Türk siyasi tarihinde "kurultaylar partisi" olarak adlandırılan CHP'de bugüne kadar 36'sı olağan olmak üzere, 55 kurultay gerçekleştirildi. 3-4 Şubat tarihlerinde 36. Olağan Kurultayı'nı gerçekleştiren CHP, son olarak 9-10 Mart'ta tüzük değişikliğini içeren 19. Olağanüstü Kurultayı'nı yapmıştı.

Gazi Mustafa Kemal Atatürk'ün kurduğu CHP'nin ilk kongresi, Türkiye Cumhuriyeti'nin temellerinin atıldığı Sivas Kongresi (4-11 Eylül 1919) olarak kabul ediliyor.

Parti, ilk olağanüstü kurultayını ise Atatürk'ün vefatı üzerine 26 Aralık 1938'de yaptı. Kurultayda, "değişmez genel başkanlığa" seçilen İsmet İnönü, yaklaşık 33 yıl bu görevi sürdürdü.
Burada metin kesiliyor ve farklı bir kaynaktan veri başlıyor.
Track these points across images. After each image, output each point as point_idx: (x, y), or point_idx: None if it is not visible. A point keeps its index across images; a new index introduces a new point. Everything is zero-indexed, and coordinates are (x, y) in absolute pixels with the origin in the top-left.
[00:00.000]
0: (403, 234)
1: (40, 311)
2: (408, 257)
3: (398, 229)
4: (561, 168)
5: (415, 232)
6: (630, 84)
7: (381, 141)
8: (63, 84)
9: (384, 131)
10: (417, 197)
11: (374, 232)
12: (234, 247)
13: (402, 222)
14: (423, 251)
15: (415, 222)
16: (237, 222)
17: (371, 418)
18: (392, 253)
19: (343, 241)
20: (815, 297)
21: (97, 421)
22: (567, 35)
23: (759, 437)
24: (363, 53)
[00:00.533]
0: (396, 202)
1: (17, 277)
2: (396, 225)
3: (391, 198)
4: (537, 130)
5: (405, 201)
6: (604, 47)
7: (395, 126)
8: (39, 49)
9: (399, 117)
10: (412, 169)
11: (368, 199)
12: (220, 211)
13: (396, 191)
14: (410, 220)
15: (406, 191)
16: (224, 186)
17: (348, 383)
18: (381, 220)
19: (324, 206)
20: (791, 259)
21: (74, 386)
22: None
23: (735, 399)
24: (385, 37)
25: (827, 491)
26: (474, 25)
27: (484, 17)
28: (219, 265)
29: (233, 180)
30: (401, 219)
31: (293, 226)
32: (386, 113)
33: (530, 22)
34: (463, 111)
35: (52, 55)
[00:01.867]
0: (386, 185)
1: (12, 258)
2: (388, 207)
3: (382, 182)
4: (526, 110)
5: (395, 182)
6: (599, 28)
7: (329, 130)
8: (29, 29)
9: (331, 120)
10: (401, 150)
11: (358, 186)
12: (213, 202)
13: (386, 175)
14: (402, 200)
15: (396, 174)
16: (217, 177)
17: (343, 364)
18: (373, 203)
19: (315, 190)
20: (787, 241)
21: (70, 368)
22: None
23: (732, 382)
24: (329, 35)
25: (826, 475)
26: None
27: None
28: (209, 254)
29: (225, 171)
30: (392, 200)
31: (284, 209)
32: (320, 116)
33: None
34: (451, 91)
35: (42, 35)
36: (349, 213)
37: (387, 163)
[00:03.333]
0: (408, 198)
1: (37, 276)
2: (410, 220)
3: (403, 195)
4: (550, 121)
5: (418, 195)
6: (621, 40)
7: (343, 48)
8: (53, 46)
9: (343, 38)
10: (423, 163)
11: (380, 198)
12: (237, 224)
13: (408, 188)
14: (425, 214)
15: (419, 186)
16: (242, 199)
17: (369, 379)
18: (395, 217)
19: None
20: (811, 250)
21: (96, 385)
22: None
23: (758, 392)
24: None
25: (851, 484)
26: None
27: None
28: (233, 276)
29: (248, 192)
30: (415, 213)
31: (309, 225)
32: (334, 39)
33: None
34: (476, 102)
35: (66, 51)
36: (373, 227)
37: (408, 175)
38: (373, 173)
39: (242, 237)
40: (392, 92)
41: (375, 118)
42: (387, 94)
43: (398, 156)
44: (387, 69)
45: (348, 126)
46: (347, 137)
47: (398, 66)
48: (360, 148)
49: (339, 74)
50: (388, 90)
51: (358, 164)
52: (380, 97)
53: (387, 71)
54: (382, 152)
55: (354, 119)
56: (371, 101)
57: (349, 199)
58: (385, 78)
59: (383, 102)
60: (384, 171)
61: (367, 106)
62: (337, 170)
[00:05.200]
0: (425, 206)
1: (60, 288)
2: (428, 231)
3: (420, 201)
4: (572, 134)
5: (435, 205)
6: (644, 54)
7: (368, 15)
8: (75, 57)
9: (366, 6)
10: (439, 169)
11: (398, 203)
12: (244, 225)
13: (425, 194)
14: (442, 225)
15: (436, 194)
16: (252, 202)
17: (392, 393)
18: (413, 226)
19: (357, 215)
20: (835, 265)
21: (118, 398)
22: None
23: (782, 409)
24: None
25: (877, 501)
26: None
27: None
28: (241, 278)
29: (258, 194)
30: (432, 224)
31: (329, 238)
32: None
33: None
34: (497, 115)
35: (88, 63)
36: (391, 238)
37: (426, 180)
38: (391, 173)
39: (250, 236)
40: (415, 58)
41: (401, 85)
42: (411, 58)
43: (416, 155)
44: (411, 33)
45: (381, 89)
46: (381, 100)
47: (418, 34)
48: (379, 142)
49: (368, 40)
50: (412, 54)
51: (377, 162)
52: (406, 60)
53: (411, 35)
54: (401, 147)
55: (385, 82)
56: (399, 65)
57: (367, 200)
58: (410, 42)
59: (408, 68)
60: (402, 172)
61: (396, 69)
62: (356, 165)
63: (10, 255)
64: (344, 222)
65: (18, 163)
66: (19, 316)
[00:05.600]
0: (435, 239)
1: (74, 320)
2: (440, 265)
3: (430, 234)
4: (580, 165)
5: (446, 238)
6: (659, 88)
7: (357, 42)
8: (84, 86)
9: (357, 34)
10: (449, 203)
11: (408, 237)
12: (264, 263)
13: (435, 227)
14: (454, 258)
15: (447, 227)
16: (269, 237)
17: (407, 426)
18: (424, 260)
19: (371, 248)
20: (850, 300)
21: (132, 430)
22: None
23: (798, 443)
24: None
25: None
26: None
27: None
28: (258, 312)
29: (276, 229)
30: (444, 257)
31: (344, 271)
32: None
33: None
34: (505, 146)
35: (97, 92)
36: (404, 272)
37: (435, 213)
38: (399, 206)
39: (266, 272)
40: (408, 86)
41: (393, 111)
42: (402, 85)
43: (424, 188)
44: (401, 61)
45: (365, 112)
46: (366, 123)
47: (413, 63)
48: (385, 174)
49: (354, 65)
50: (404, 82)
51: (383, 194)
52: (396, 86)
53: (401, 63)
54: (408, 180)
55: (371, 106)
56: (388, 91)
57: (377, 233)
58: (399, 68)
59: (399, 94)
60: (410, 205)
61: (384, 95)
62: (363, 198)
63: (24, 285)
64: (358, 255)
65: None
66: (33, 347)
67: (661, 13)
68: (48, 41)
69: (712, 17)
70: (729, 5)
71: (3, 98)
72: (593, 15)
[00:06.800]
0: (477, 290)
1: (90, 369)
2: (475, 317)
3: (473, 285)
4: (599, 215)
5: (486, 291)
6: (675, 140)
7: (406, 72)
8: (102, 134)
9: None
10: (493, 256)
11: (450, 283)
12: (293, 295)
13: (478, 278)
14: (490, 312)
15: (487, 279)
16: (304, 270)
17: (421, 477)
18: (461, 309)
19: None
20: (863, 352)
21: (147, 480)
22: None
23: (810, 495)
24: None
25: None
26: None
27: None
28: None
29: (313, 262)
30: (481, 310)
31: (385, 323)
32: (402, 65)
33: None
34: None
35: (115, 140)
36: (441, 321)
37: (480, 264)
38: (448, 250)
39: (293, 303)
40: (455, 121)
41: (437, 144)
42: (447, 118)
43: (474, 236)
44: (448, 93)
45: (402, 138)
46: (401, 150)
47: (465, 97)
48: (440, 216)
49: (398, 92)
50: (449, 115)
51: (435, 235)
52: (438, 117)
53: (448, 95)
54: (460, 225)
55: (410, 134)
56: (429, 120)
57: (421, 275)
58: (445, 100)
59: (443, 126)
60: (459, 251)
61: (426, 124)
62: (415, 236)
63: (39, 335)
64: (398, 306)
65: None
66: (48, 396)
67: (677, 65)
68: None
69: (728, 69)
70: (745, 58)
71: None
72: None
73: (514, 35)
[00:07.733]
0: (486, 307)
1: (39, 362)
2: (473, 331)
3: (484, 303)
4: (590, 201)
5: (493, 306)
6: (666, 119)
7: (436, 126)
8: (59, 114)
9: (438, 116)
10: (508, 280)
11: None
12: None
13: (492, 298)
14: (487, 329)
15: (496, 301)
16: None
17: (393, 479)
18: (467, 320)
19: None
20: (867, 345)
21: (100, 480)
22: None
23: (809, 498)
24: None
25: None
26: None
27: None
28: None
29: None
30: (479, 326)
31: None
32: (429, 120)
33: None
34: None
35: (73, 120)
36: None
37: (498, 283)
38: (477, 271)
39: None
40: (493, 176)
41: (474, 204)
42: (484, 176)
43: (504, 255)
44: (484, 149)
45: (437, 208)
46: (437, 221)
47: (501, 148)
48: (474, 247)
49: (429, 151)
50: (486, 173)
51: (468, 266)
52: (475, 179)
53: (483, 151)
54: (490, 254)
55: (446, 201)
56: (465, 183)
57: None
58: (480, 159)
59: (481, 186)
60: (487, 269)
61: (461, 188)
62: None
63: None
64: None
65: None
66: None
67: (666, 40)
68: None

CHP'de İnönü'nün ardından Bülent Ecevit, Hikmet Çetin, Altan Öymen ve Deniz Baykal genel başkanlık koltuğuna oturdu. Kılıçdaroğlu, partinin 7. genel başkanı olarak görevine devam ediyor.

Kılıçdaroğlu, CHP'nin genel başkanlık koltuğuna 2010'da dönemin CHP Genel Başkanı Deniz Baykal'ın istifasının ardından gerçekleştirilen 33. Olağan Kurultay'da oturmuştu.